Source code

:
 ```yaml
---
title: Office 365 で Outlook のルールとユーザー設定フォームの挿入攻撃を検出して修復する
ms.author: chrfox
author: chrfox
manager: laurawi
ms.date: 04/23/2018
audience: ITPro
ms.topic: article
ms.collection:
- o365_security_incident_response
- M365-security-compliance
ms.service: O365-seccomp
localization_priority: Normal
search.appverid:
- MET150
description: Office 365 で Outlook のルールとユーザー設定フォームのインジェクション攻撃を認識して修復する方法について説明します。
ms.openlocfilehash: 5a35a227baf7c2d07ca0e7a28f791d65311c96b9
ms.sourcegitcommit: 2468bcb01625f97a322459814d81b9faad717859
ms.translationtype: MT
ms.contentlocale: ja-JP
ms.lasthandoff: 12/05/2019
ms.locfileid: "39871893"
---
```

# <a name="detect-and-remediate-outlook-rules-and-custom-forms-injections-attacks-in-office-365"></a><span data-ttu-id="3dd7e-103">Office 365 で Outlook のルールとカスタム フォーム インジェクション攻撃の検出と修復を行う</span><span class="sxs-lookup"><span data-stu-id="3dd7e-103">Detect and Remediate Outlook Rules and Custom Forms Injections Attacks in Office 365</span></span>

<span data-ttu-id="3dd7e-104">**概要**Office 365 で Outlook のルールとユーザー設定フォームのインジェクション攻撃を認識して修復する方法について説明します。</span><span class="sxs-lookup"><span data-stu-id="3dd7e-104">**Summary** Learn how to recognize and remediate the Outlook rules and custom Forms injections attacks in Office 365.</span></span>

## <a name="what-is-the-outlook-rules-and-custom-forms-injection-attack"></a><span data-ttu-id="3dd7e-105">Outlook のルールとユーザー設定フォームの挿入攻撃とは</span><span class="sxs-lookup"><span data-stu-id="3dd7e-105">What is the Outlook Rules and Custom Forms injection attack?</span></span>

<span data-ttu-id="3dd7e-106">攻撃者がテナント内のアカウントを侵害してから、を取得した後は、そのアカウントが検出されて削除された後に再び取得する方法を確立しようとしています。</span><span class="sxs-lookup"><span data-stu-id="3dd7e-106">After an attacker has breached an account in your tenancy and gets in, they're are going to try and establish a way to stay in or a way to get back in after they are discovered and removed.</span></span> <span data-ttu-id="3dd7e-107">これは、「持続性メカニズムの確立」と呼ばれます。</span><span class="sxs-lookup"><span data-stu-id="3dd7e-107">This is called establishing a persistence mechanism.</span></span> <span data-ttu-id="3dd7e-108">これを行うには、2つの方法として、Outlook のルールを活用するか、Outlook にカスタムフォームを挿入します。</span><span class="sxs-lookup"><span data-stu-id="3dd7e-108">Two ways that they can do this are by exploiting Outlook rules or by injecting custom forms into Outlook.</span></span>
........
Scan the records above for the string "のルールとユーザー設定フォームのインジェクション攻撃を認識して修復する方法について説明します", then report every line that contains it.

description: Office 365 で Outlook のルールとユーザー設定フォームのインジェクション攻撃を認識して修復する方法について説明します。
<span data-ttu-id="3dd7e-104">**概要**Office 365 で Outlook のルールとユーザー設定フォームのインジェクション攻撃を認識して修復する方法について説明します。</span><span class="sxs-lookup"><span data-stu-id="3dd7e-104">**Summary** Learn how to recognize and remediate the Outlook rules and custom Forms injections attacks in Office 365.</span></span>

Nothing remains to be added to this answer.